La Iglesia no permaneció inmune al consumo de
Oriente- siguió Aleister- necesitaba el incienso
embarcado en tierras árabes, el humo sacro en sus
rituales para garantizar la persistencia de su grey. Los
sentidos mandaban, el gobierno del cuerpo fue mucho
mayor de lo que nos han enseñado. El enfermo
necesitaba opio, tal vez alcanfor para calmar el dolor
tenaz hasta abandonar esta tierra. La esencia oriental
se encaramó en los paladares, en las pieles, en el tacto
y en la fantasía de los europeos. Tal y tan costosa fue
su demanda que se cambiaban haciendas por un saco
de pimienta; hubo príncipes que cobraban tributos en
pimienta; se satisfacía una dote con pimienta. La
distancia entre Oriente y Occidente era descomunal y
llena de terrores posibles, era menester cruzar hasta
tres mares habitados por tifones y corsarios. Tantas
manos intermediarias encarecían cada grano, cada flor,
desde su tierra natal hasta la botica europea. Desde el
esclavo malayo que las recogía hasta el tendero que las
vendería a sus clientes; pasarán por Singapur, por
costas índicas, cruzarán Arabia, llegarán al Cairo sobre
el lomo de camellos en caravanas y caravanas. Allí los
esperaba la poderosa flota de Venecia y sus
mercaderes que distribuirán la mercancía por toda
Europa.Tributos y más tributos han pagado en cada
paso y en cada parada a la codicia de los sultanes, de
los emires, cuando no al peligro de los beduinos y su
avidez nómade. El cuerpo manda. El cuerpo necesita. Y
luego, como es lógico, surge la enemistad obligada que
asalta a los genoveses, a los franceses, llenos de
envidia hacia los más listos venecianos, que habitaban
sus palazzos descomunales con el oro especiero. La
palabra ghetto nace en las orillas del Gran Canal para
alimentar el odio de los que no detentan el negocio, el
odio y la rivalidad con tanto judío italiano. Las Cruzadas
fueron el primer intento de coalición cristiana europea,
que con el pretexto de recuperar el Santo Sepulcro de
manos de los infieles, intentó derribar la frontera
mahometana que campeaba en Egipto y el Mar Rojo.

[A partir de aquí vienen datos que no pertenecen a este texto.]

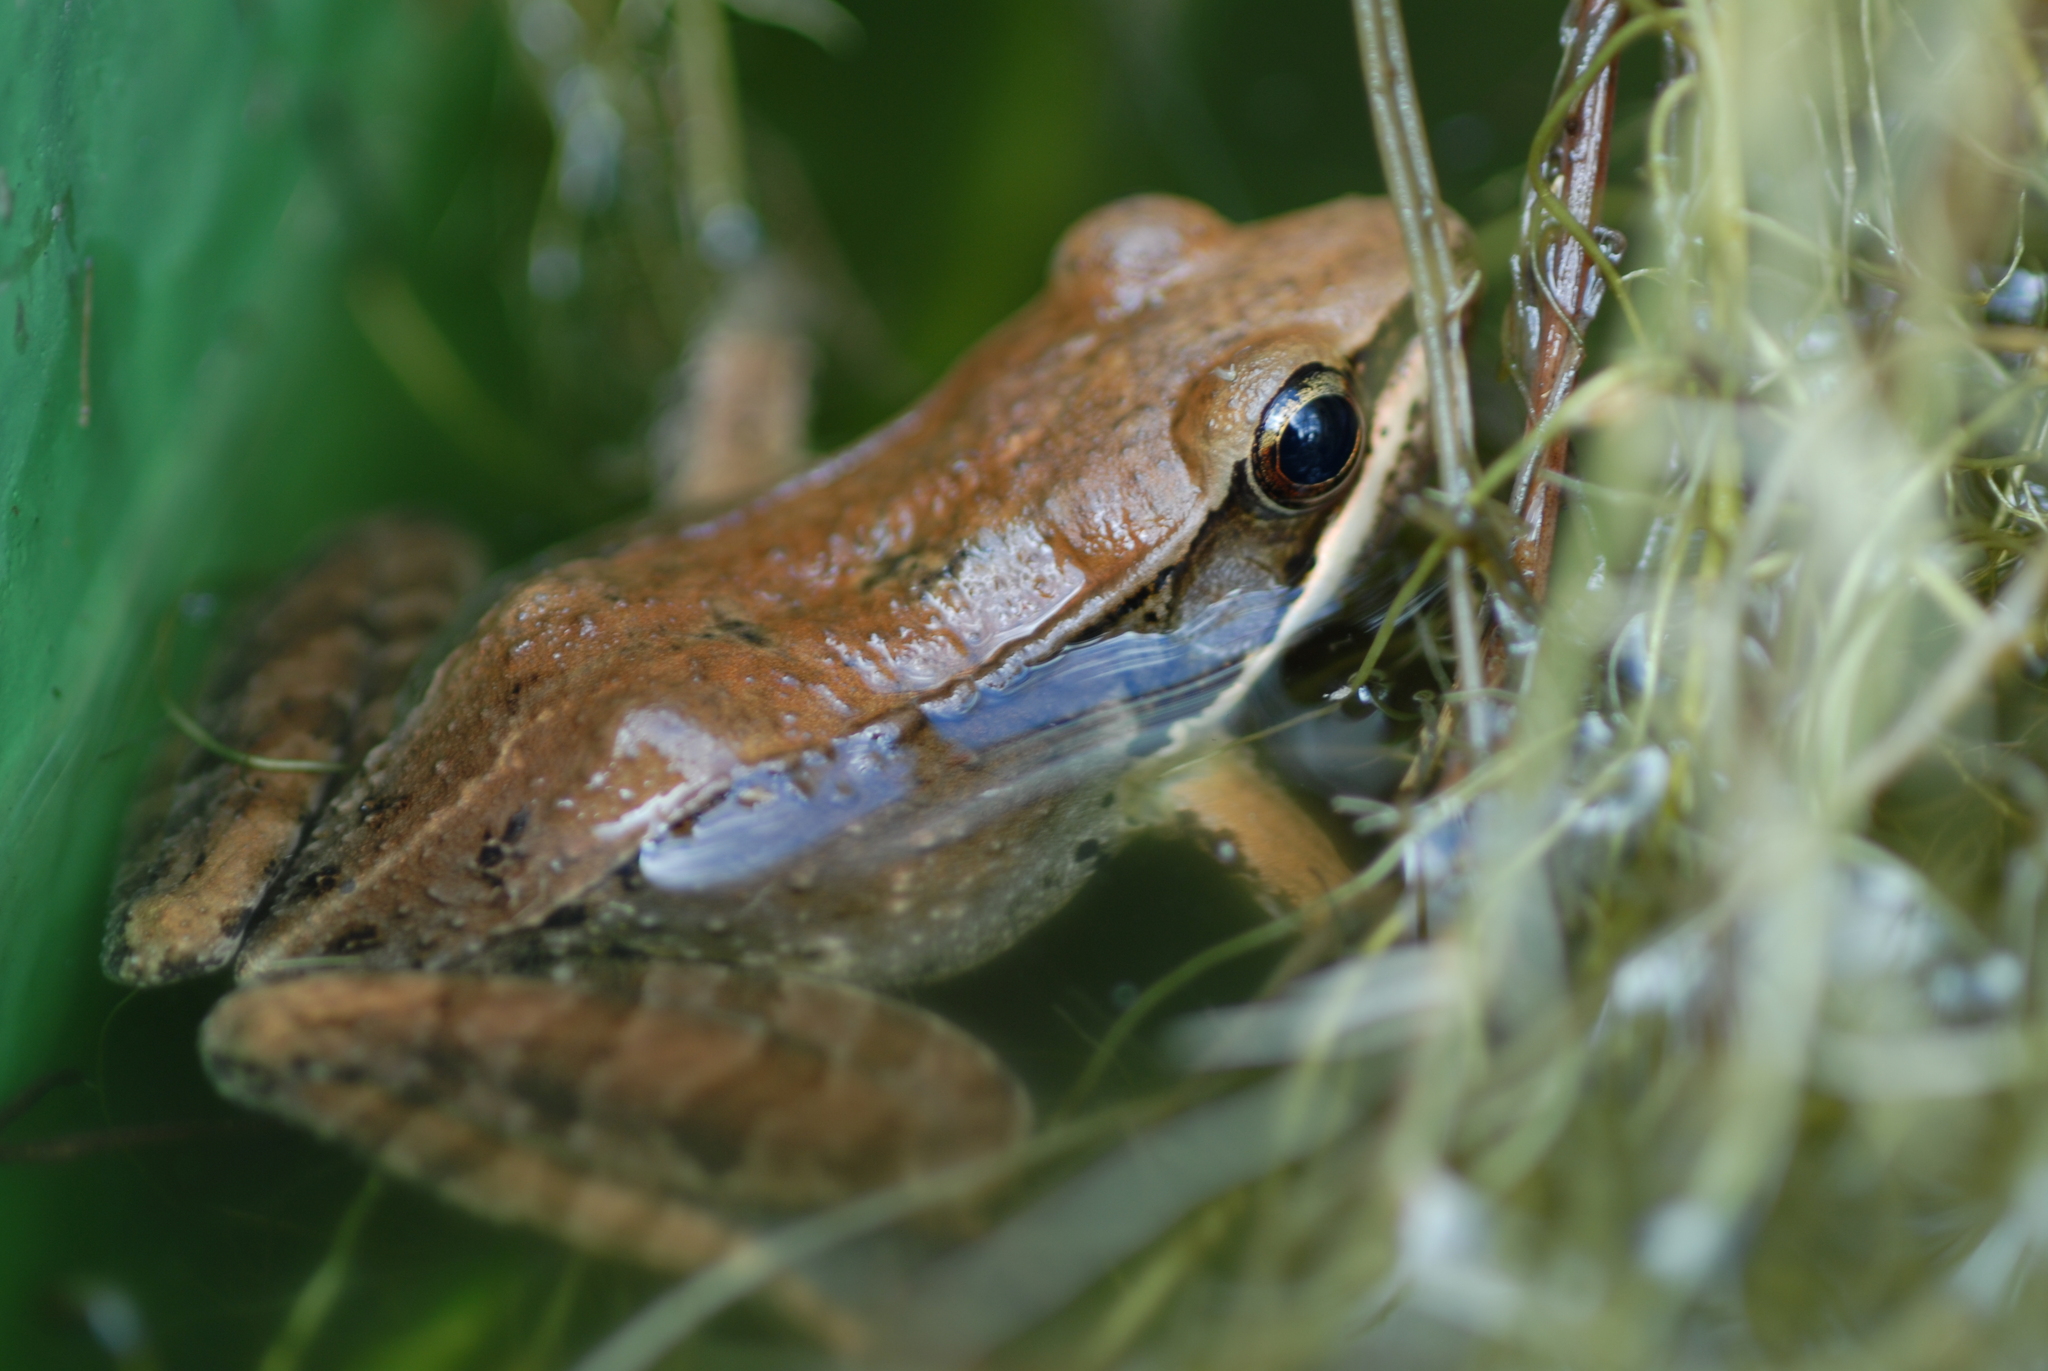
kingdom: Animalia
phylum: Chordata
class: Amphibia
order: Anura
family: Ranidae
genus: Nidirana
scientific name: Nidirana adenopleura
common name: Olive frog
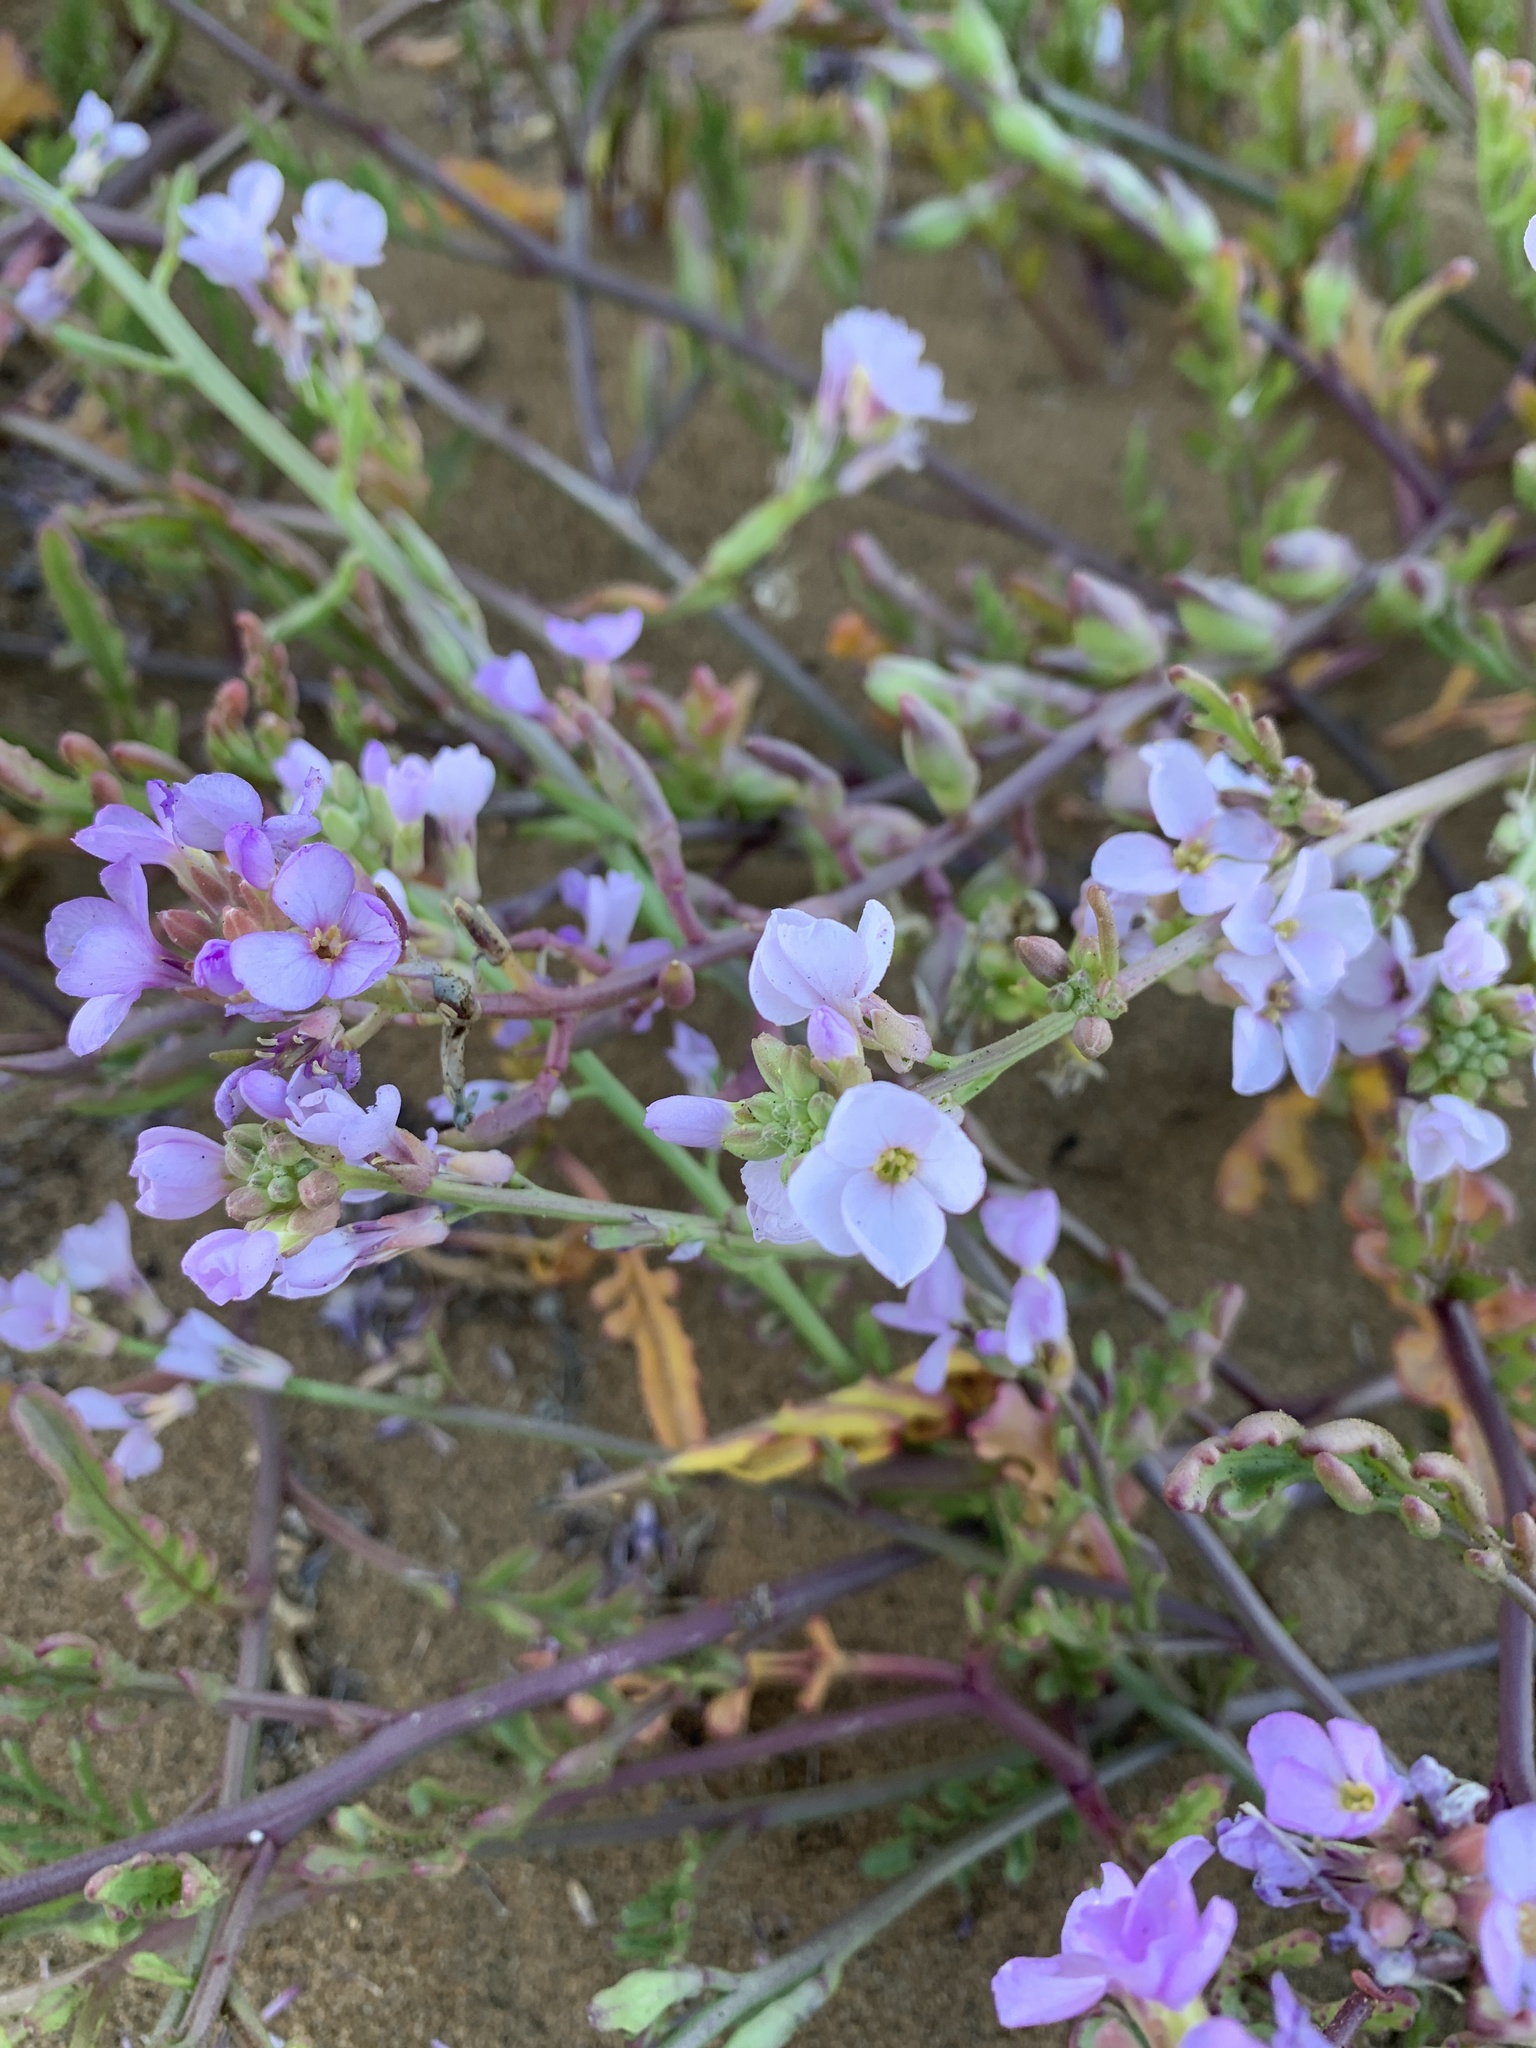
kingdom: Plantae
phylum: Tracheophyta
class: Magnoliopsida
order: Brassicales
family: Brassicaceae
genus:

Había que satisfacer el continente de los sentidos, pero
se volvió imperioso encontrar caminos que abarataran
los costos. Por eso Colón, Vasco de Gama y muchos
otros buscaron una ruta marítima libre, fuera del alcance
de los musulmanes. Había que adornar esos pubis
angelicales, perfumar el deseo, condimentar las jarras
de vino, pero sin pago de derechos. Colmar la
voluptuosidad de los sentidos ensanchó el globo
terráqueo; dibujó mapas nuevos, insospechados unos
años antes. La Edad Media fue un monumento al
hedonismo cubierto por capas de ropaje rústico en un
altar erótico. La ausencia en el cuerpo, motorizó a la
humanidad. Una carencia puede sumar mundos nuevos
hasta confines que nadie imaginó. Dijo Crowley.